We specify that the transaction requesting encryption is a confidential access event, as shown in Figure 4. For this type of access, it is first necessary to SHA1 the code block of the access task to obtain the corresponding digest and compare it with the task code digest obtained by secure boot to achieve integrity authentication. When the authentication is passed, the TEE CPU transmits the cipher text (using AES encryption) through the common shared memory in mailbox. At this time, if a malicious process intercepts the value read by mailbox, it is invalid. To transfer the key to REE CPU, we use the security registers and the TEE-only writable memory area in mailbox for the secure transfer. When REE CPU finishes receiving the cipher text, TEE CPU writes the encryption key to a separate block of memory (FIFO) in TEE, while the write security register is valid and writes an interrupt signal to inform REE CPU to read it. The interrupt handler of the REE CPU will first determine whether the value of the security register is valid, i.e., give the REE CPU permission to read the memory area in the mailbox that only the TEE CPU has write access. When it is valid, REE CPU reads the data from the isolated memory; otherwise, it reads from the shared memory. Therefore, for confidential access, the original access process returns the value as cipher text. When REE receives the cipher text, it invokes a specific key request task to obtain the AES key so that an attacker cannot easily obtain the key to decrypt the cipher text. In our approach, the AES key is not directly exposed to the REE. The confidentiality task is transmitted in two parts, the first part is the TEE sending the encrypted cipher text to the REE via the shared memory in the mailbox. The second part is that the REE requests the AES key from the TEE, which also verifies the integrity of the key request task, and to ensure security, the key is transferred through isolated memory.

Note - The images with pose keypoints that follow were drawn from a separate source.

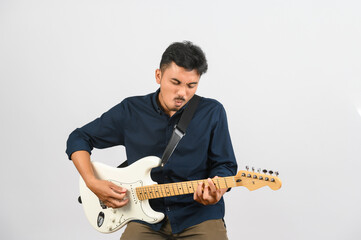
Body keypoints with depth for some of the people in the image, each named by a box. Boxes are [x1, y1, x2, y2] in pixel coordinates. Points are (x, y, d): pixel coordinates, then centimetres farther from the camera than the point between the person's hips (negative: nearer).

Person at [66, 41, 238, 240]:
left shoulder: (212, 112, -1)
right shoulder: (130, 111, 1)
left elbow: (225, 164, 4)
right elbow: (78, 138, 10)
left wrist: (216, 190, -19)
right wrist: (93, 183, -4)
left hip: (200, 215, 0)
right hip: (147, 216, 1)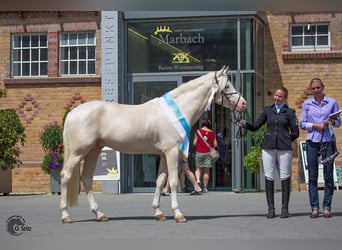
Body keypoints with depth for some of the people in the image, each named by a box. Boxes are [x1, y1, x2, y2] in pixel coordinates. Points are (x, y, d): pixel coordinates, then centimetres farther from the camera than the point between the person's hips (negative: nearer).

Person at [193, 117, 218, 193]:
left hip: (199, 152, 0)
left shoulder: (198, 131, -2)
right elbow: (215, 145, 1)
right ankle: (205, 187, 3)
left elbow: (194, 143, -2)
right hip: (208, 153, 0)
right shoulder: (212, 133, 1)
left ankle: (198, 179, -15)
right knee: (206, 171, 3)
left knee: (198, 168, 13)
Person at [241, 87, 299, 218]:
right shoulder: (267, 110, 13)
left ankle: (285, 208, 5)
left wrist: (285, 141, 2)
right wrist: (245, 124, -8)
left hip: (284, 148, -2)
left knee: (285, 177, -2)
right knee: (269, 177, 0)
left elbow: (295, 133, 6)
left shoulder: (289, 112, 7)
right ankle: (270, 208, 5)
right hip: (268, 147, 2)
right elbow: (255, 126, 9)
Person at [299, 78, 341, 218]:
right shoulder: (307, 104, 9)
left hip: (328, 141, -1)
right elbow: (302, 123, 6)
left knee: (328, 175, -1)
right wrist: (316, 125, -10)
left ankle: (327, 207, 4)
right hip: (312, 142, 1)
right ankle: (314, 207, 2)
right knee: (312, 176, -1)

In our work, A TEE-secure SoC system with a dual-core RISC-V CPU and a multi-level bus architecture. The newly proposed IOPMP of RISC-V is also utilized to restrict the access rights of CPUs in the non-secure environment. In order to improve the processing efficiency of secure boot and encryption and decryption operations, we designed hardware computing units for RSA, AES, and SHA1 algorithms and integrated them into the TEE SoC as a Secure Core; the accesses to the Secure Core is restricted by the IOPMP. At the same time, we designed a simple secure boot process based on the CoT to ensure the boot-time authenticity and integrity of the SoC environment boot. We use mailbox based on shared memory and inter-core interrupts to enable dual-core communication. Our architecture has lower resource consumption, higher flexibility, and better security, which well meets the basic security and computing requirements of IoT edge devices.